■ Problem statement ■
Below this line are records; write out exactly the lines from the one containing "our website and" through the one containing "lately with a", with the pictures left out.
[[ Dataset entries, beginning ]]
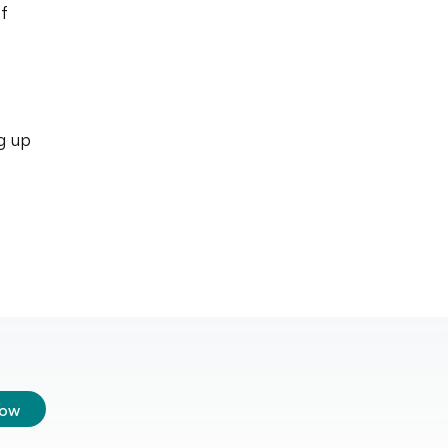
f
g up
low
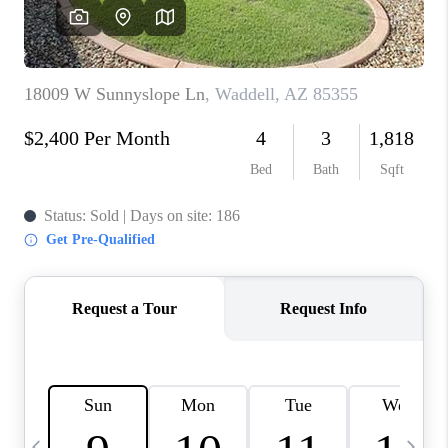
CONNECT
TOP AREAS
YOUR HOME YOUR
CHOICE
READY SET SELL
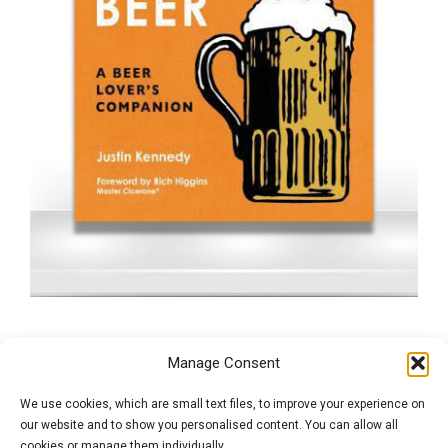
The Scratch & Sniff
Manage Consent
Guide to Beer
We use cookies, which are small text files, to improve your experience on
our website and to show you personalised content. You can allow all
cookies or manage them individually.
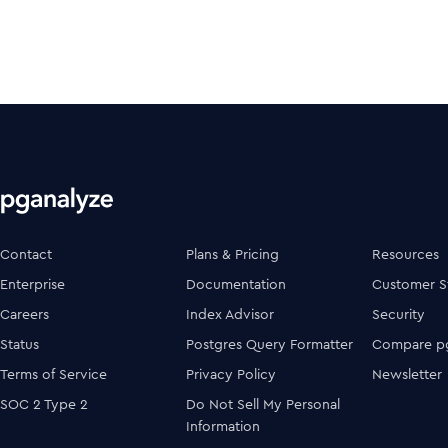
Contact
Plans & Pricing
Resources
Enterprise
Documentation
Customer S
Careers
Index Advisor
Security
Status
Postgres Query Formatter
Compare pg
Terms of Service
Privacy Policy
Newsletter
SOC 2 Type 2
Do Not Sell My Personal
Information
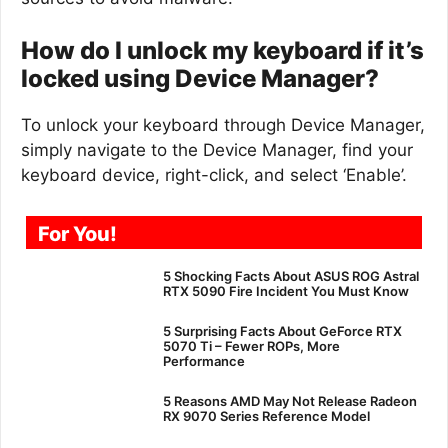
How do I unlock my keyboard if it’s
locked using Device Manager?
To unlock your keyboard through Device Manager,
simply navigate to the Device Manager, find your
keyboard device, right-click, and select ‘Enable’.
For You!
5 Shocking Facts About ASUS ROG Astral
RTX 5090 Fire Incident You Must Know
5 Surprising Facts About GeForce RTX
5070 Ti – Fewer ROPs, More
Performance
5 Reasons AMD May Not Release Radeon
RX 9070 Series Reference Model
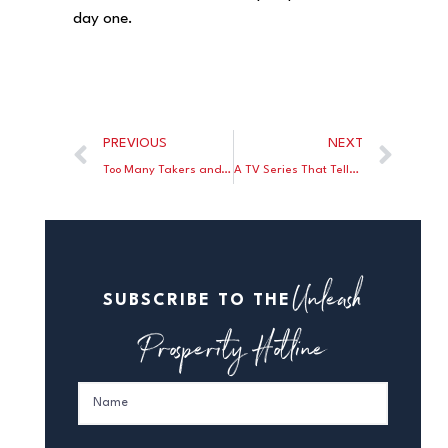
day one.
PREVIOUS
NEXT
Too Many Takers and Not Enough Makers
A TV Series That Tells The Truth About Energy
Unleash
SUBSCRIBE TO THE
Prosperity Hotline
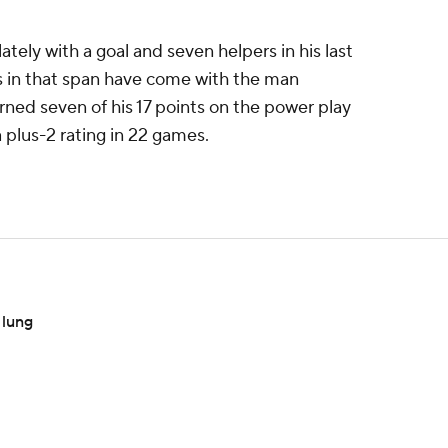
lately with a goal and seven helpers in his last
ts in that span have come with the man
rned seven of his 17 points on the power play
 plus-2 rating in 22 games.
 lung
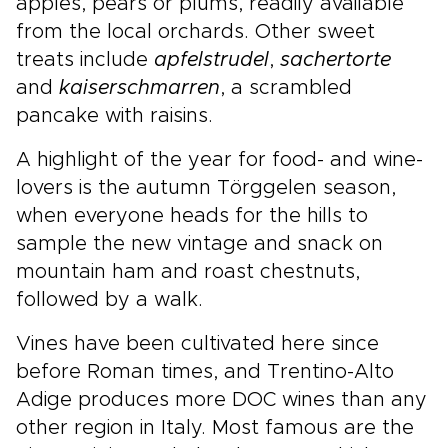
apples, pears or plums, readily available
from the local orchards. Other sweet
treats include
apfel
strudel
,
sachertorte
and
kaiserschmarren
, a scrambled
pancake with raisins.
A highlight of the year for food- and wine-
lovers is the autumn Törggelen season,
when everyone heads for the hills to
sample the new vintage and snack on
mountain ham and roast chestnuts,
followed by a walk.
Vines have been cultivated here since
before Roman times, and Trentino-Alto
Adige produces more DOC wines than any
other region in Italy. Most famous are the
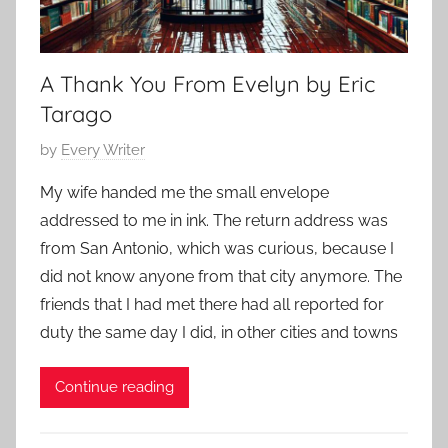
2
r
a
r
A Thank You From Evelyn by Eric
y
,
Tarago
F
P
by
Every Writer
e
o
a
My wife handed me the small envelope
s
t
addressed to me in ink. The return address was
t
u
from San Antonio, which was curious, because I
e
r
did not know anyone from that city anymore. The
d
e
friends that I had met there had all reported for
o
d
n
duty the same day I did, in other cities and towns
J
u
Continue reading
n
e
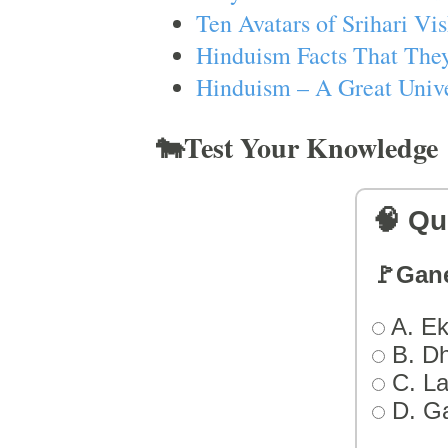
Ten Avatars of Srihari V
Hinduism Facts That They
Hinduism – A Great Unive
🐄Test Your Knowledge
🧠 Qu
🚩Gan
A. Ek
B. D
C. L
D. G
[[ Dataset entries, end ]]
[[ Dataset entries, beginning ]]
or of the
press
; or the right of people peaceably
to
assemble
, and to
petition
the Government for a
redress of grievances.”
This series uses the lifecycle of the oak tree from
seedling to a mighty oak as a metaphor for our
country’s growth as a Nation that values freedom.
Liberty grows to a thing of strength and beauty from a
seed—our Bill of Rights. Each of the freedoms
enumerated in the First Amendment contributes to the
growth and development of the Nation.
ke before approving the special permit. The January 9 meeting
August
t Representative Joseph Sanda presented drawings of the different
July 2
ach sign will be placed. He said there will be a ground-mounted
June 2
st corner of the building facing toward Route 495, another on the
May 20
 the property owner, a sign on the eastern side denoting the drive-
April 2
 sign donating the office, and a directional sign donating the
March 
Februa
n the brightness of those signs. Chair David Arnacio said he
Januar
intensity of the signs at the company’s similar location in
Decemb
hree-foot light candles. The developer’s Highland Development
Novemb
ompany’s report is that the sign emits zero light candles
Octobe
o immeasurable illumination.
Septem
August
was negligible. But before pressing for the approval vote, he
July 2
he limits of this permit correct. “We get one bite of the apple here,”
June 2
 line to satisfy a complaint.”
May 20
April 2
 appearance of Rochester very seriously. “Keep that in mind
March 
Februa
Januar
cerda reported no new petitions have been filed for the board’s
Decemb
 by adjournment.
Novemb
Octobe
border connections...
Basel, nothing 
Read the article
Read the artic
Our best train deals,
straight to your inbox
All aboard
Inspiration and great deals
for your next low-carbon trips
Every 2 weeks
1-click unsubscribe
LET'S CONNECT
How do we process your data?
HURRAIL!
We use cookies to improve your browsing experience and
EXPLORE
[[ Dataset entries, end ]]
■ Solution to this problem ■
our website and to show you personalised content. You can allow all
cookies or manage them individually.
Contact
Plans & Pricing
Resources
Enterprise
Documentation
Customer S
Careers
Index Advisor
Security
Status
Postgres Query Formatter
Compare pg
Terms of Service
Privacy Policy
Newsletter
SOC 2 Type 2
Do Not Sell My Personal
Information
How do I unlock my keyboard if it’s
locked using Device Manager?
To unlock your keyboard through Device Manager,
simply navigate to the Device Manager, find your
keyboard device, right-click, and select ‘Enable’.
For You!
5 Shocking Facts About ASUS ROG Astral
RTX 5090 Fire Incident You Must Know
5 Surprising Facts About GeForce RTX
5070 Ti – Fewer ROPs, More
Performance
5 Reasons AMD May Not Release Radeon
RX 9070 Series Reference Model
day one.
PREVIOUS
NEXT
Too Many Takers and Not Enough Makers
A TV Series That Tells The Truth About Energy
Unleash
SUBSCRIBE TO THE
Prosperity Hotline
lately with a goal and seven helpers in his last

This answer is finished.